• **About this task**
Print the entries below in their entirety, exactly as they are written.

Extracted page text data:
+++

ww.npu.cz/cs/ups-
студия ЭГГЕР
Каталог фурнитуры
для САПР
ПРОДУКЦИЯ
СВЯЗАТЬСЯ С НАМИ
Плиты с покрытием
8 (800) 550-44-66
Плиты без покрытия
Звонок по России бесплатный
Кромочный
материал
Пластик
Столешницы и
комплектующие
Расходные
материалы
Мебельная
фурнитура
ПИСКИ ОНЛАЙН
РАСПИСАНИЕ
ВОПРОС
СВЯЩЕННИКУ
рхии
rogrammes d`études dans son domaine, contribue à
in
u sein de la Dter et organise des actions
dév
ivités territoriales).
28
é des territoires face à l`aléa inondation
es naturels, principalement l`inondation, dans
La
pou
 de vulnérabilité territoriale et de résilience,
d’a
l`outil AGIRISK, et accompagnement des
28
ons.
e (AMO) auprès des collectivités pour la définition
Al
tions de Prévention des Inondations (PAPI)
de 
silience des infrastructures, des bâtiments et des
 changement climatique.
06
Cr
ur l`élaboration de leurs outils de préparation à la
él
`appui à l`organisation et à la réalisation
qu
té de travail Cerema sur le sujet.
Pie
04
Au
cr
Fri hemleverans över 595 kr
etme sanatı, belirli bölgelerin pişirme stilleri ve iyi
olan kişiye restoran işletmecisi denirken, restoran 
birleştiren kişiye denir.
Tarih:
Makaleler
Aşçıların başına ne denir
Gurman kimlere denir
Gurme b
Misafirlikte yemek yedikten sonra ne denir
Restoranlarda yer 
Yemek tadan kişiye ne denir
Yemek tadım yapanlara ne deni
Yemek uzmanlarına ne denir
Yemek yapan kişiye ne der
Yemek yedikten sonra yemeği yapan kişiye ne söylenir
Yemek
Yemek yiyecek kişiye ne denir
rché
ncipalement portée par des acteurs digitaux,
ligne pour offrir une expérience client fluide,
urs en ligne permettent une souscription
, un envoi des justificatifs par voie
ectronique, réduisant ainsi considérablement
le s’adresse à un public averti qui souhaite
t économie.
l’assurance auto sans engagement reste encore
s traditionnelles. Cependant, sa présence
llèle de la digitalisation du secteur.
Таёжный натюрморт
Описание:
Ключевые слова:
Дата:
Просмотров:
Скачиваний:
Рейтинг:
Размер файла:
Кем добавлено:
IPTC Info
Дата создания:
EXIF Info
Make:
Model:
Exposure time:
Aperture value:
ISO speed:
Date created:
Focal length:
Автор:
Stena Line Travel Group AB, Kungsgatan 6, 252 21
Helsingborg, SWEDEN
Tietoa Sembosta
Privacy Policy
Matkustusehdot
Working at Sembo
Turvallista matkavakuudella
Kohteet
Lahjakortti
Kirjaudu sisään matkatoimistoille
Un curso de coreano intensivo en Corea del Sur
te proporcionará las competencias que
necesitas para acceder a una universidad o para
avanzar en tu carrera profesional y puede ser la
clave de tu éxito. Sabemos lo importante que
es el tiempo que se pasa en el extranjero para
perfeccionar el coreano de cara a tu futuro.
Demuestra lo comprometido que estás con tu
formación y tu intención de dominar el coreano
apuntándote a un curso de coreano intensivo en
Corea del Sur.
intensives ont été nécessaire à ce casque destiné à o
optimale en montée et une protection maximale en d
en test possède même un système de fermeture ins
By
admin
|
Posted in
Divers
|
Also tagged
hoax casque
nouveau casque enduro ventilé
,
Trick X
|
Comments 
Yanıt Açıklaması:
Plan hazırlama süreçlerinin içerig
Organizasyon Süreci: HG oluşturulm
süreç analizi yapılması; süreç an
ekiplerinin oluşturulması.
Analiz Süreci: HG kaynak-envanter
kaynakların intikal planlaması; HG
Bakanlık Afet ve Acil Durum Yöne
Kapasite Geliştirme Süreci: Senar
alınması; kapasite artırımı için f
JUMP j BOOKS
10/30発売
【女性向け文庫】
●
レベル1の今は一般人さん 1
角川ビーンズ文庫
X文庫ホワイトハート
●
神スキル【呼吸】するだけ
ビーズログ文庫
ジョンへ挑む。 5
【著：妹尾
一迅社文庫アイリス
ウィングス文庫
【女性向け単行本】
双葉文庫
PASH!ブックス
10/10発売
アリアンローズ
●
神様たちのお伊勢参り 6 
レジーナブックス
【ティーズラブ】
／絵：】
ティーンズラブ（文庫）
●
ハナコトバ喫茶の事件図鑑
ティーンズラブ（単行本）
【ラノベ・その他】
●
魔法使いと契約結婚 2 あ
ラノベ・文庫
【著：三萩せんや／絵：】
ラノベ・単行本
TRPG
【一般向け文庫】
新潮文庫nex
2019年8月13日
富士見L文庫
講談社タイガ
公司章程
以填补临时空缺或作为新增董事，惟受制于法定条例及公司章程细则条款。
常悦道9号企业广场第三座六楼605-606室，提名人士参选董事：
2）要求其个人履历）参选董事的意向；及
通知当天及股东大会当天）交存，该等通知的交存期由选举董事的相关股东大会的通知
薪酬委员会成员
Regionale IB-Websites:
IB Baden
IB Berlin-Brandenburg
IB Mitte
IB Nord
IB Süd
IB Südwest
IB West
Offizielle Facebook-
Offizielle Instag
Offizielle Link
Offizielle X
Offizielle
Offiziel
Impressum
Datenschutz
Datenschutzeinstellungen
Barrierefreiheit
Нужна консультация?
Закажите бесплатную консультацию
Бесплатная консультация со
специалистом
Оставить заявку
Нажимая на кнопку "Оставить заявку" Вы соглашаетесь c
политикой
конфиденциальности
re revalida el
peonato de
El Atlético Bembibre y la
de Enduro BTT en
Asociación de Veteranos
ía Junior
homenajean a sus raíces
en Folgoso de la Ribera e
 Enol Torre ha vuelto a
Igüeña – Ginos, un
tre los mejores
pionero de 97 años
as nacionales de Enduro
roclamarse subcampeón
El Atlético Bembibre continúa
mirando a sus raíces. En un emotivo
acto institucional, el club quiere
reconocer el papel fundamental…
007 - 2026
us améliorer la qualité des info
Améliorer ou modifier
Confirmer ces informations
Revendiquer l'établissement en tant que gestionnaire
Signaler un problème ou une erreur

+++

• **Solution**
ww.npu.cz/cs/ups-
студия ЭГГЕР
Каталог фурнитуры
для САПР
ПРОДУКЦИЯ
СВЯЗАТЬСЯ С НАМИ
Плиты с покрытием
8 (800) 550-44-66
Плиты без покрытия
Звонок по России бесплатный
Кромочный
материал
Пластик
Столешницы и
комплектующие
Расходные
материалы
Мебельная
фурнитура
ПИСКИ ОНЛАЙН
РАСПИСАНИЕ
ВОПРОС
СВЯЩЕННИКУ
рхии
rogrammes d`études dans son domaine, contribue à
in
u sein de la Dter et organise des actions
dév
ivités territoriales).
28
é des territoires face à l`aléa inondation
es naturels, principalement l`inondation, dans
La
pou
 de vulnérabilité territoriale et de résilience,
d’a
l`outil AGIRISK, et accompagnement des
28
ons.
e (AMO) auprès des collectivités pour la définition
Al
tions de Prévention des Inondations (PAPI)
de 
silience des infrastructures, des bâtiments et des
 changement climatique.
06
Cr
ur l`élaboration de leurs outils de préparation à la
él
`appui à l`organisation et à la réalisation
qu
té de travail Cerema sur le sujet.
Pie
04
Au
cr
Fri hemleverans över 595 kr
etme sanatı, belirli bölgelerin pişirme stilleri ve iyi
olan kişiye restoran işletmecisi denirken, restoran 
birleştiren kişiye denir.
Tarih:
Makaleler
Aşçıların başına ne denir
Gurman kimlere denir
Gurme b
Misafirlikte yemek yedikten sonra ne denir
Restoranlarda yer 
Yemek tadan kişiye ne denir
Yemek tadım yapanlara ne deni
Yemek uzmanlarına ne denir
Yemek yapan kişiye ne der
Yemek yedikten sonra yemeği yapan kişiye ne söylenir
Yemek
Yemek yiyecek kişiye ne denir
rché
ncipalement portée par des acteurs digitaux,
ligne pour offrir une expérience client fluide,
urs en ligne permettent une souscription
, un envoi des justificatifs par voie
ectronique, réduisant ainsi considérablement
le s’adresse à un public averti qui souhaite
t économie.
l’assurance auto sans engagement reste encore
s traditionnelles. Cependant, sa présence
llèle de la digitalisation du secteur.
Таёжный натюрморт
Описание:
Ключевые слова:
Дата:
Просмотров:
Скачиваний:
Рейтинг:
Размер файла:
Кем добавлено:
IPTC Info
Дата создания:
EXIF Info
Make:
Model:
Exposure time:
Aperture value:
ISO speed:
Date created:
Focal length:
Автор:
Stena Line Travel Group AB, Kungsgatan 6, 252 21
Helsingborg, SWEDEN
Tietoa Sembosta
Privacy Policy
Matkustusehdot
Working at Sembo
Turvallista matkavakuudella
Kohteet
Lahjakortti
Kirjaudu sisään matkatoimistoille
Un curso de coreano intensivo en Corea del Sur
te proporcionará las competencias que
necesitas para acceder a una universidad o para
avanzar en tu carrera profesional y puede ser la
clave de tu éxito. Sabemos lo importante que
es el tiempo que se pasa en el extranjero para
perfeccionar el coreano de cara a tu futuro.
Demuestra lo comprometido que estás con tu
formación y tu intención de dominar el coreano
apuntándote a un curso de coreano intensivo en
Corea del Sur.
intensives ont été nécessaire à ce casque destiné à o
optimale en montée et une protection maximale en d
en test possède même un système de fermeture ins
By
admin
|
Posted in
Divers
|
Also tagged
hoax casque
nouveau casque enduro ventilé
,
Trick X
|
Comments 
Yanıt Açıklaması:
Plan hazırlama süreçlerinin içerig
Organizasyon Süreci: HG oluşturulm
süreç analizi yapılması; süreç an
ekiplerinin oluşturulması.
Analiz Süreci: HG kaynak-envanter
kaynakların intikal planlaması; HG
Bakanlık Afet ve Acil Durum Yöne
Kapasite Geliştirme Süreci: Senar
alınması; kapasite artırımı için f
JUMP j BOOKS
10/30発売
【女性向け文庫】
●
レベル1の今は一般人さん 1
角川ビーンズ文庫
X文庫ホワイトハート
●
神スキル【呼吸】するだけ
ビーズログ文庫
ジョンへ挑む。 5
【著：妹尾
一迅社文庫アイリス
ウィングス文庫
【女性向け単行本】
双葉文庫
PASH!ブックス
10/10発売
アリアンローズ
●
神様たちのお伊勢参り 6 
レジーナブックス
【ティーズラブ】
／絵：】
ティーンズラブ（文庫）
●
ハナコトバ喫茶の事件図鑑
ティーンズラブ（単行本）
【ラノベ・その他】
●
魔法使いと契約結婚 2 あ
ラノベ・文庫
【著：三萩せんや／絵：】
ラノベ・単行本
TRPG
【一般向け文庫】
新潮文庫nex
2019年8月13日
富士見L文庫
講談社タイガ
公司章程
以填补临时空缺或作为新增董事，惟受制于法定条例及公司章程细则条款。
常悦道9号企业广场第三座六楼605-606室，提名人士参选董事：
2）要求其个人履历）参选董事的意向；及
通知当天及股东大会当天）交存，该等通知的交存期由选举董事的相关股东大会的通知
薪酬委员会成员
Regionale IB-Websites:
IB Baden
IB Berlin-Brandenburg
IB Mitte
IB Nord
IB Süd
IB Südwest
IB West
Offizielle Facebook-
Offizielle Instag
Offizielle Link
Offizielle X
Offizielle
Offiziel
Impressum
Datenschutz
Datenschutzeinstellungen
Barrierefreiheit
Нужна консультация?
Закажите бесплатную консультацию
Бесплатная консультация со
специалистом
Оставить заявку
Нажимая на кнопку "Оставить заявку" Вы соглашаетесь c
политикой
конфиденциальности
re revalida el
peonato de
El Atlético Bembibre y la
de Enduro BTT en
Asociación de Veteranos
ía Junior
homenajean a sus raíces
en Folgoso de la Ribera e
 Enol Torre ha vuelto a
Igüeña – Ginos, un
tre los mejores
pionero de 97 años
as nacionales de Enduro
roclamarse subcampeón
El Atlético Bembibre continúa
mirando a sus raíces. En un emotivo
acto institucional, el club quiere
reconocer el papel fundamental…
007 - 2026
us améliorer la qualité des info
Améliorer ou modifier
Confirmer ces informations
Revendiquer l'établissement en tant que gestionnaire
Signaler un problème ou une erreur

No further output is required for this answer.